Farrell Finally Puts Bush Campus To The Sword

​La Trobe’s home campus was lovingly laid out in the 1960s as a bush donut – across a 255 ha sprawl of bushland, a mass of scraggy green interspersed with car parks would be a buffer zone between the modernist post-ivory towers in the heart of the donut and the harsh reality of the northern suburbs beyond it.

Theo Farrell is the latest in a succession of La Trobe Vice-Chancellors to try to carve up the utopian country-meets-city idyll that was embellished with a round agora, a fanciful moat and a bunch of lovelorn 1960s and 70s Brutalist/ Stalinist/ Cheapest structures that have been painstakingly modernised over successive generations.

The campus has slowly been modernised, but it has never become the ‘University Town’ promised in masterplans for more than a decade – and the bush donut has kept La Trobe physically hidden from much of the passing world.

Until, perhaps, now. This week, Professor Farrell launched the university’s latest master plan, which moves from the ‘University Town’ terminology to creating a ‘University City.’ The difference here is that the $5 billion plan aims to redevelop the donut as suburbia – developing tracts of land that will unlock cash for the university coffers and bringing in 15,000 neighbours, at least some of whom will be interested in enrolling at their local institution.

The 30 year project has plenty of hurdles to get over before the University-Town-on-Steriods plan is realised.

Despite the 15,000 new residents, two thirds of the newbies may not be students and on-campus student accommodation was apparently planned to only rise from 1,350 to 2,300.
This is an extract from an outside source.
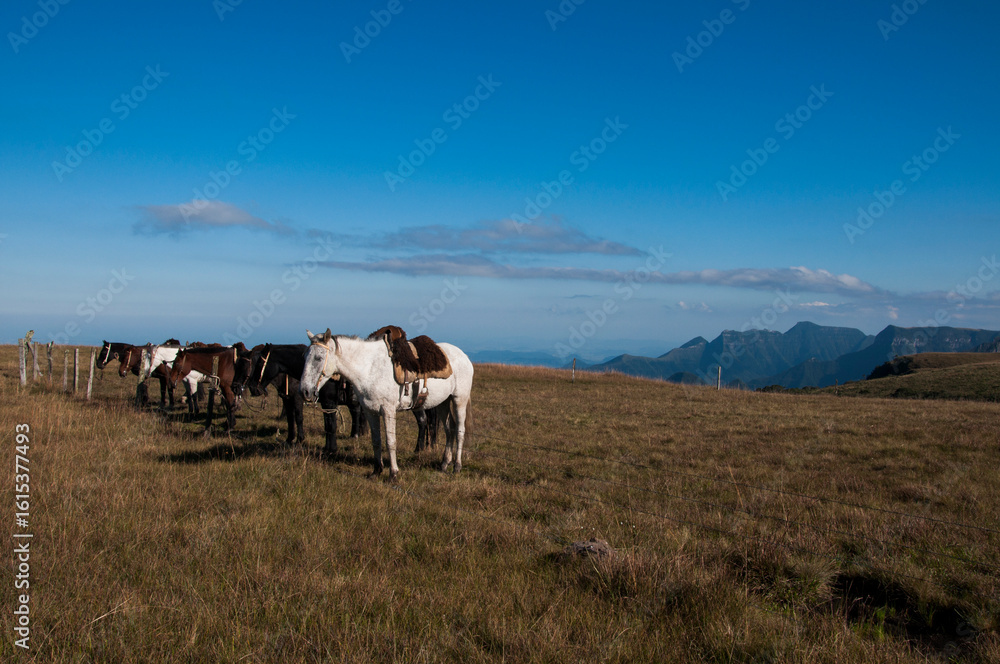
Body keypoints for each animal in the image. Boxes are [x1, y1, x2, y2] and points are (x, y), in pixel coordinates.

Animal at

This is really interesting for a bunch of reasons.

The 1960's bush campus layout was popular – with similar layouts at University of Canberra, ANU, Flinders and echoes at a number of other contemporary institutions. The idea of a sanctuary for study and knowledge creation, with gloriously large car parks for all the gas guzzling vehicles that staff and a few lucky students had at the time seemed ingenious.

Fast forward 50+ years and the bush donut principle appears less relevant. Universities need to connect with communities, not hide away from them, and pressing finances, combined with a lack of land available for development in our cities means that universities can get a bunch of new potential students moving in next door as well as a financial sugar hit from flogging off chunks of the donut.

University of Canberra has been in the property development game for a while, and the University of Tasmania hoped to but was stymied by locals.

Professor Farrell’s plan has a long way to run before the green donut becomes brown and La Trobe’s labs have future latrobots (yes this was once a term used to describe the University’s students) kicking a football on the road outside their door. But the conjunction of more than a decade of trying, Melbourne’s housing crisis, rising land values in the north and the imprimatur of a former-Premier-now-Chancellor batting strongly for a win may well mean the University City’s time has come. The plan still allows for a healthy chunk of bushland being preserved, but critically, brings the neighbourhood to the campus door.

"The boundary between the University and the wider community is deliberately porous within our University City," Professor Farrell told Future Campus yesterday.

"Our centres of research, innovation and learning will be seamlessly connected with industry, culture, health, sport, vibrant communities, and generous green space. The scale of University City creates a unique setting for diverse residential accommodation that actively promotes sustainable living, while retaining and enhancing the biodiversity of the Nangak Tamboree eco-corridor — a vital link connecting community and environment.

"Currently, up to 10% of our Bundoora students reside on campus. Even allowing for an increased proportion in future years, we expect demand for student residential places to stabilise at around 5,000 — enabling approximately 10,000 places for non-student residents as we build a thriving, vibrant and sustainably integrated community."

Whether Professor Farrell’s successors will still have NOSC allocation restrictions as a result of only building an extra 1,150 beds for students over 30 years in the $5 billion plan remains to be seen. At a rate of 38.33 beds per year, even Future Campus could imagine knocking off that goal without raising too much of a sweat.